5 Applications in Numerical
Relativity
By their very nature, numerical simulations of space-times are
invariably tied to choices of coordinates, gauge conditions,
dynamical variables, etc. Therefore, it is non-trivial to extract
from them gauge invariant physics, especially in the strong
curvature regions. Traditionally, the analytical infrastructure
available for this purpose has been based on properties of the Kerr
solution and its perturbations. However, a priori it is not clear
if this intuition is reliable in the fully dynamical, strong
curvature regime. On the numerical side, a number of significant
advances have occurred in this area over the past few years. In
particular, efficient algorithms have been introduced to find
apparent horizons (see, e.g., [6, 168, 177]), black hole excision
techniques have been successfully implemented [73
, 3
], and the stability
of numerical codes has steadily improved [64]. To take full
advantage of these ongoing improvements, one must correspondingly
‘upgrade’ the analytical infra-structure so that one can extract
physics more reliably and with greater accuracy.

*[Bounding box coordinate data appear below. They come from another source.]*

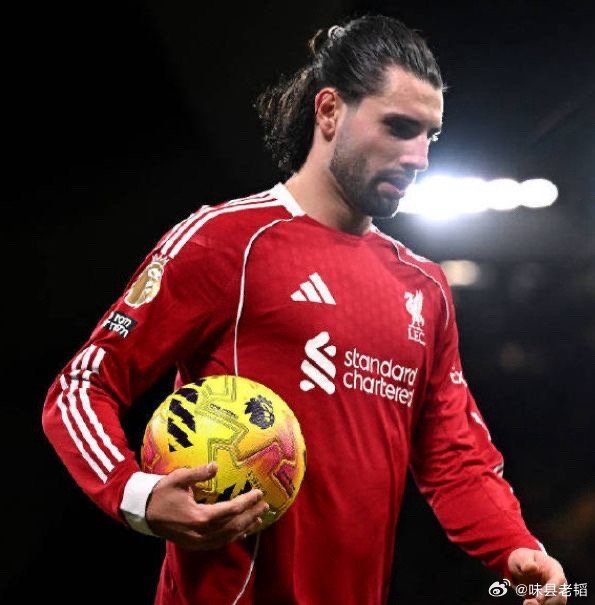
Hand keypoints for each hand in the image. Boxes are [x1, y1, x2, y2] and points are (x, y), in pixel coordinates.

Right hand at [145, 463, 267, 549]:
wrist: (143, 512)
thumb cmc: (162, 492)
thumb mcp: (178, 478)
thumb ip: (197, 473)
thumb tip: (215, 465)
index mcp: (199, 516)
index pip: (230, 510)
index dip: (247, 502)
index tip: (259, 493)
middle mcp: (201, 532)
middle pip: (233, 526)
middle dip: (251, 516)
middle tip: (265, 506)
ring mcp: (198, 541)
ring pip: (228, 537)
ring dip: (245, 528)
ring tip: (259, 518)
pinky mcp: (195, 544)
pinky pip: (219, 542)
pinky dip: (233, 536)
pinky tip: (241, 531)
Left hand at [508, 548, 566, 604]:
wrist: (522, 566)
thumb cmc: (524, 559)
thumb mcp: (522, 557)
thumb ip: (526, 562)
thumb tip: (531, 567)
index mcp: (554, 568)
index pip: (558, 580)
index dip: (551, 590)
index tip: (538, 598)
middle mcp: (558, 582)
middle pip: (561, 597)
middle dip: (547, 602)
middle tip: (528, 602)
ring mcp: (555, 593)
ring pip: (556, 604)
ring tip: (527, 603)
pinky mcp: (549, 600)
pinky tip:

These considerations provided stimulus for a
significant body of research at the interface of numerical
relativity and the dynamical and isolated horizon frameworks. In
this section, we will review the most important of these
developments. Section 5.1
summarizes calculations of mass and angular momentum of black
holes. Section 5.2 discusses applications to problems
involving initial data. Specifically, we discuss the issue of
constructing the ‘quasi-equilibrium initial data’ and the
calculation of the gravitational binding energy for a binary black
hole problem. Section 5.3 describes how one can calculate the
source multipole moments for black holes, and Section 5.4 presents a ‘practical’ approach for
extracting gauge invariant waveforms. Throughout this section we
assume that vacuum equations hold near horizons.